### EXERCISE A
Please transcribe the passage on the LSE mathematics department from "Research in discrete" up to and including "and optimal stopping.".

### DOCUMENT EXCERPT
· · · ·

The Department of Mathematics, which has more than doubled in size in recent years, now comprises three major research groups. The defining focus of each is intended to influence as well as benefit from the LSE’s unique emphasis on social sciences. Indeed, the Department’s development has largely been driven by its intentions to strengthen synergies with other leading LSE groups in related disciplines such as economics, finance, management and statistics.
Research in discrete mathematics and algorithms spans topics ranging from those in pure mathematics, such as extremal and structural properties of (hyper)graphs, probabilistic methods and combinatorial geometry, to more applicable topics, such as machine learning and algorithmic aspects of massive data sets. The group also has close ties with the operations research group in the LSE Department of Management.
The financial mathematics and control theory group, together with the risk and stochastics group in the LSE Department of Statistics, forms one of the world’s biggest concentrations of researchers in this area. Its research is mostly concerned with pricing, hedging and equilibria in markets with frictions and asymmetric information structures, the study of alternative markets such as energy markets and methodological approaches to stochastic control and optimal stopping.

· · · ·

### EXERCISE B
In the rows, swap "usuario" for "miembro" from the first row up to and including the line with "s emails generados automáticamente por el", leaving everything else unchanged. Give back only those lines and omit the pictures.

· · · ·

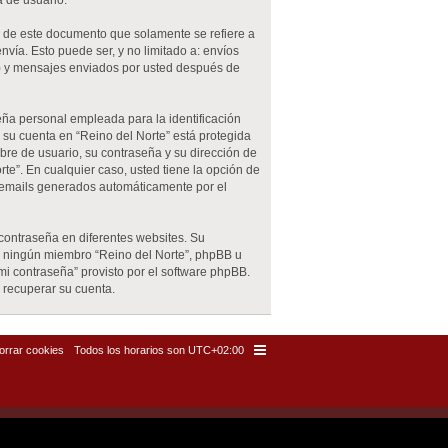
a de usuario.
 de este documento que solamente se refiere a
ía. Esto puede ser, y no limitado a: envíos
”) y mensajes enviados por usted después de
ña personal empleada para la identificación
e su cuenta en “Reino del Norte” está protegida
bre de usuario, su contraseña y su dirección de
rte”. En cualquier caso, usted tiene la opción de
s emails generados automáticamente por el
contraseña en diferentes websites. Su
ia ningún miembro “Reino del Norte”, phpBB u
 mi contraseña” provisto por el software phpBB.
 recuperar su cuenta.
orrar cookies
Todos los horarios son
UTC+02:00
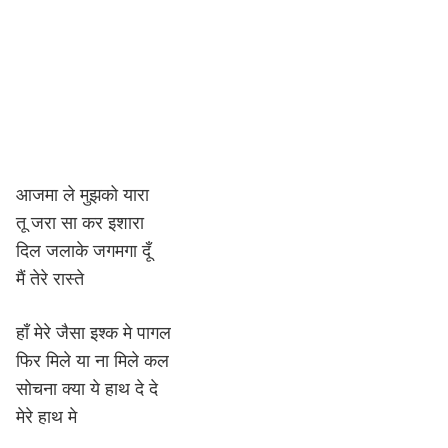
आजमा ले मुझको यारा
तू जरा सा कर इशारा
दिल जलाके जगमगा दूँ
मैं तेरे रास्ते
हाँ मेरे जैसा इश्क मे पागल
फिर मिले या ना मिले कल
सोचना क्या ये हाथ दे दे
मेरे हाथ मे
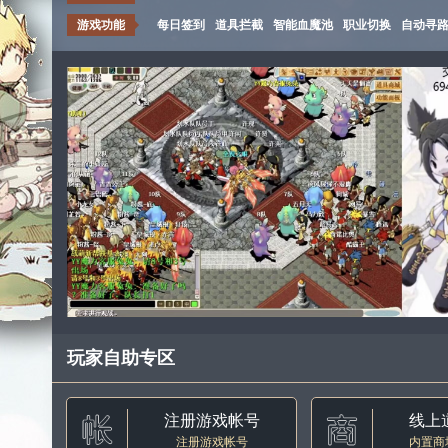
游戏功能
每日签到
道具拦截
智能血魔池
职业切换
自动寻
玩家自助专区
注册游戏帐号
线上
注册游戏帐号
内置商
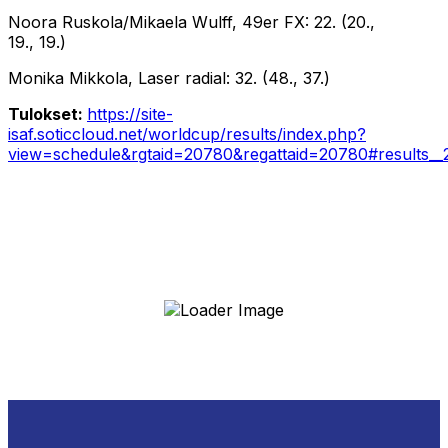
Noora Ruskola/Mikaela Wulff, 49er FX: 22. (20.,
19., 19.)
Monika Mikkola, Laser radial: 32. (48., 37.)
Tulokset:
https://site-
isaf.soticcloud.net/worldcup/results/index.php?
view=schedule&rgtaid=20780&regattaid=20780#results_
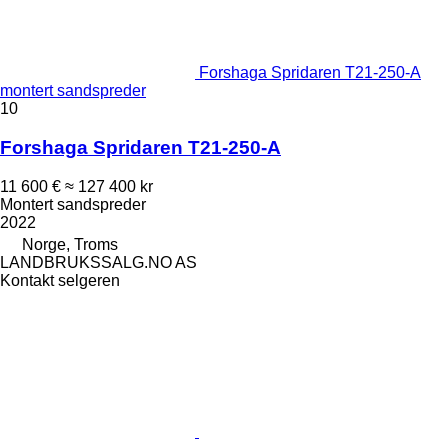
Forshaga Spridaren T21-250-A
montert sandspreder
10
Forshaga Spridaren T21-250-A
11 600 €
≈ 127 400 kr
Montert sandspreder
2022
Norge, Troms
LANDBRUKSSALG.NO AS
Kontakt selgeren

· · · ·

### EXERCISE RESULT A
Research in discrete mathematics and algorithms spans topics ranging from those in pure mathematics, such as extremal and structural properties of (hyper)graphs, probabilistic methods and combinatorial geometry, to more applicable topics, such as machine learning and algorithmic aspects of massive data sets. The group also has close ties with the operations research group in the LSE Department of Management.
The financial mathematics and control theory group, together with the risk and stochastics group in the LSE Department of Statistics, forms one of the world’s biggest concentrations of researchers in this area. Its research is mostly concerned with pricing, hedging and equilibria in markets with frictions and asymmetric information structures, the study of alternative markets such as energy markets and methodological approaches to stochastic control and optimal stopping.

### EXERCISE RESULT B
a de miembro.
 de este documento que solamente se refiere a
ía. Esto puede ser, y no limitado a: envíos
”) y mensajes enviados por usted después de
ña personal empleada para la identificación
e su cuenta en “Reino del Norte” está protegida
bre de miembro, su contraseña y su dirección de
rte”. En cualquier caso, usted tiene la opción de
s emails generados automáticamente por el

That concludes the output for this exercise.